**EXPLORE THE MATERIAL**
**1.** Answer these about the text on court verdicts and sexual violence:
(a) What standard do the listed indictable offenses face?
(b) Which public figure is said to have never been convicted of anything?
(c) In the final example phrase, what is the listener said not to have filed?
**2.** Return the portion of the text on court verdicts and sexual violence starting with "This list is, of" and going on through "by this standard.", copied word for word.

**TEXT BLOCK**
============================================================
This list is, of course, not exhaustive. It just scratches the surface of why, in the overwhelming majority of instances of sexual violence, the courts will never have a chance to make any finding.

And the thing is that we know this. The only time we seek to conflate the judgement of the courts with our judgement of the facts is when we defend celebrity rapists. Lots of other matters come before the courts and face a “reasonable doubt” standard. War crime, crimes against humanity, theft, robbery, common assault, electoral fraud and murder are all also indictable offenses judged by this standard.

And yet, here are some phrases you never hear, from either side in a debate:

  • “Dick Cheney isn’t a war criminal. He’s never even been charged.”
  • “OJ Simpson didn’t kill his ex-wife. He was found not guilty.”
  • “The Conservative Party didn’t cheat in the last election. Nobody in charge of the campaign has been convicted.”
  • “Brian Mulroney wasn’t corrupt. He was never convicted of anything.”
  • “Loubos Vacca didn’t steal the security deposit from you and Geoff. The police never brought him to trial.”
  • “That guy didn’t spit in your face. You didn’t even file a police report.”
============================================================
**COLLECTED MATERIAL**
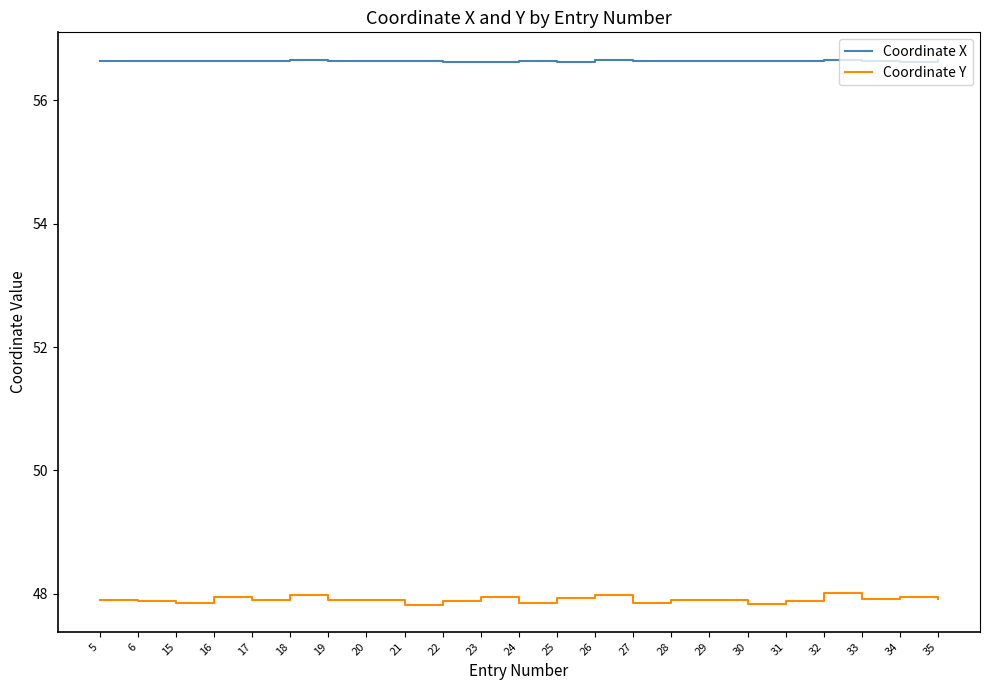

What is the difference between the highest and lowest values at 28?

8.7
============================================================
**RESULTS IN ORDER**
**1.**
(a) A "reasonable doubt" standard.
(b) Brian Mulroney.
(c) A police report.

**2.**
This list is, of course, not exhaustive. It just scratches the surface of why, in the overwhelming majority of instances of sexual violence, the courts will never have a chance to make any finding.

And the thing is that we know this. The only time we seek to conflate the judgement of the courts with our judgement of the facts is when we defend celebrity rapists. Lots of other matters come before the courts and face a “reasonable doubt” standard. War crime, crimes against humanity, theft, robbery, common assault, electoral fraud and murder are all also indictable offenses judged by this standard.